'''

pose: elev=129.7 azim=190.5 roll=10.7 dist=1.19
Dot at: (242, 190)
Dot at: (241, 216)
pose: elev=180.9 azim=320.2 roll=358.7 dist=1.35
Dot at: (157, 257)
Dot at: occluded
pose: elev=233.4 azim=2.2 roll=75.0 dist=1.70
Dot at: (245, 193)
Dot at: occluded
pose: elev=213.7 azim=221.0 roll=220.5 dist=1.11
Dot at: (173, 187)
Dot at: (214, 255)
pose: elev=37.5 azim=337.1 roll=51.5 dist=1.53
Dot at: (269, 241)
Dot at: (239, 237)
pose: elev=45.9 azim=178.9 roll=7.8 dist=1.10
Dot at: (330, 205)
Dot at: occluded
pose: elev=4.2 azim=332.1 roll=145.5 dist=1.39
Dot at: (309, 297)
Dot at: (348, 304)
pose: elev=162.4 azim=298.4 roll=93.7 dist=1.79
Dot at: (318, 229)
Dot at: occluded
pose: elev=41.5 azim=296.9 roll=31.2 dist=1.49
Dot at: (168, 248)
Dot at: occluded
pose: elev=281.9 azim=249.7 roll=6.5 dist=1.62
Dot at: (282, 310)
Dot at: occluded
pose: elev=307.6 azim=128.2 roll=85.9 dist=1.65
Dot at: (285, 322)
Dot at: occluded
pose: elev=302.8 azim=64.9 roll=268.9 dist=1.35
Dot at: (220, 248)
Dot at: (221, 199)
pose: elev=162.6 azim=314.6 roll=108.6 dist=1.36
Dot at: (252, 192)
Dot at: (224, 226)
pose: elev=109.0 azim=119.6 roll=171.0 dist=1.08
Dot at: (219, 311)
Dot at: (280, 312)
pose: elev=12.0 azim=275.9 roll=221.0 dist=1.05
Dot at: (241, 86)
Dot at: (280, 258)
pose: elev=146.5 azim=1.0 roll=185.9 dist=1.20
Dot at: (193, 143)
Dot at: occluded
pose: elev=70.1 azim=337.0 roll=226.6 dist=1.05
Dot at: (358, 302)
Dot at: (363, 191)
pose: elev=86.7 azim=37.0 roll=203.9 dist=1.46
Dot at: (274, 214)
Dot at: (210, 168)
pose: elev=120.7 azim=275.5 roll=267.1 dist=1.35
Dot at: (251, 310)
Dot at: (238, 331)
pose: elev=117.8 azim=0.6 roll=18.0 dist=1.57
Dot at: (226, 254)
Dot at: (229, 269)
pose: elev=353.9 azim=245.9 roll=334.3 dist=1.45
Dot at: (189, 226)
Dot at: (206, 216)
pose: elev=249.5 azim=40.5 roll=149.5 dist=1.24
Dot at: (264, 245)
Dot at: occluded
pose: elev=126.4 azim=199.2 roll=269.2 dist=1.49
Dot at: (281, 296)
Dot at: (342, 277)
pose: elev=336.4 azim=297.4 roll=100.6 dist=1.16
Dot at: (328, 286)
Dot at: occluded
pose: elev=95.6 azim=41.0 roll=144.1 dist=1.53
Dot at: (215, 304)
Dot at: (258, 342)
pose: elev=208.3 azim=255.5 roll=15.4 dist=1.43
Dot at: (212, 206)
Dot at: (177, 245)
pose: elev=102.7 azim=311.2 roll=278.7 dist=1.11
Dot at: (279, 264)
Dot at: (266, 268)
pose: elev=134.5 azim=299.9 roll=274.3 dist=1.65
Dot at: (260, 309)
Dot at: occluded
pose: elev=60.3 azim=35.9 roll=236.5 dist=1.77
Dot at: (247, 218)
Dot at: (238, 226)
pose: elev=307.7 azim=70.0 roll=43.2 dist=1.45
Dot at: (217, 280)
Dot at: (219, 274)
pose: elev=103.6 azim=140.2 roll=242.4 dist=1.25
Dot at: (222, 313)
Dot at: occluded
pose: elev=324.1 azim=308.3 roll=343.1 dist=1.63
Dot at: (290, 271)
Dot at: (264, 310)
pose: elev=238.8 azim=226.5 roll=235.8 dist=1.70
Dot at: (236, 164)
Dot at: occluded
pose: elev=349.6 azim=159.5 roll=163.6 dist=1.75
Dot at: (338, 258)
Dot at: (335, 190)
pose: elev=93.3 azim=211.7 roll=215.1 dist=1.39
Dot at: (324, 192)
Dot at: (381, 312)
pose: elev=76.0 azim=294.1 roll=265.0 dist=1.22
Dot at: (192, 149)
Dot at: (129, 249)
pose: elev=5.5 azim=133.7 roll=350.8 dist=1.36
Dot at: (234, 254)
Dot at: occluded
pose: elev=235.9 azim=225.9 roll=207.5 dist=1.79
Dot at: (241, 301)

'''

Copy out the entries from the line containing "pose: elev=12.0 azim=275.9" through the line containing "Dot at: (381, 312)", including both of those lines, with every character unchanged.

pose: elev=12.0 azim=275.9 roll=221.0 dist=1.05
Dot at: (241, 86)
Dot at: (280, 258)
pose: elev=146.5 azim=1.0 roll=185.9 dist=1.20
Dot at: (193, 143)
Dot at: occluded
pose: elev=70.1 azim=337.0 roll=226.6 dist=1.05
Dot at: (358, 302)
Dot at: (363, 191)
pose: elev=86.7 azim=37.0 roll=203.9 dist=1.46
Dot at: (274, 214)
Dot at: (210, 168)
pose: elev=120.7 azim=275.5 roll=267.1 dist=1.35
Dot at: (251, 310)
Dot at: (238, 331)
pose: elev=117.8 azim=0.6 roll=18.0 dist=1.57
Dot at: (226, 254)
Dot at: (229, 269)
pose: elev=353.9 azim=245.9 roll=334.3 dist=1.45
Dot at: (189, 226)
Dot at: (206, 216)
pose: elev=249.5 azim=40.5 roll=149.5 dist=1.24
Dot at: (264, 245)
Dot at: occluded
pose: elev=126.4 azim=199.2 roll=269.2 dist=1.49
Dot at: (281, 296)
Dot at: (342, 277)
pose: elev=336.4 azim=297.4 roll=100.6 dist=1.16
Dot at: (328, 286)
Dot at: occluded
pose: elev=95.6 azim=41.0 roll=144.1 dist=1.53
Dot at: (215, 304)
Dot at: (258, 342)
pose: elev=208.3 azim=255.5 roll=15.4 dist=1.43
Dot at: (212, 206)
Dot at: (177, 245)
pose: elev=102.7 azim=311.2 roll=278.7 dist=1.11
Dot at: (279, 264)
Dot at: (266, 268)
pose: elev=134.5 azim=299.9 roll=274.3 dist=1.65
Dot at: (260, 309)
Dot at: occluded
pose: elev=60.3 azim=35.9 roll=236.5 dist=1.77
Dot at: (247, 218)
Dot at: (238, 226)
pose: elev=307.7 azim=70.0 roll=43.2 dist=1.45
Dot at: (217, 280)
Dot at: (219, 274)
pose: elev=103.6 azim=140.2 roll=242.4 dist=1.25
Dot at: (222, 313)
Dot at: occluded
pose: elev=324.1 azim=308.3 roll=343.1 dist=1.63
Dot at: (290, 271)
Dot at: (264, 310)
pose: elev=238.8 azim=226.5 roll=235.8 dist=1.70
Dot at: (236, 164)
Dot at: occluded
pose: elev=349.6 azim=159.5 roll=163.6 dist=1.75
Dot at: (338, 258)
Dot at: (335, 190)
pose: elev=93.3 azim=211.7 roll=215.1 dist=1.39
Dot at: (324, 192)
Dot at: (381, 312)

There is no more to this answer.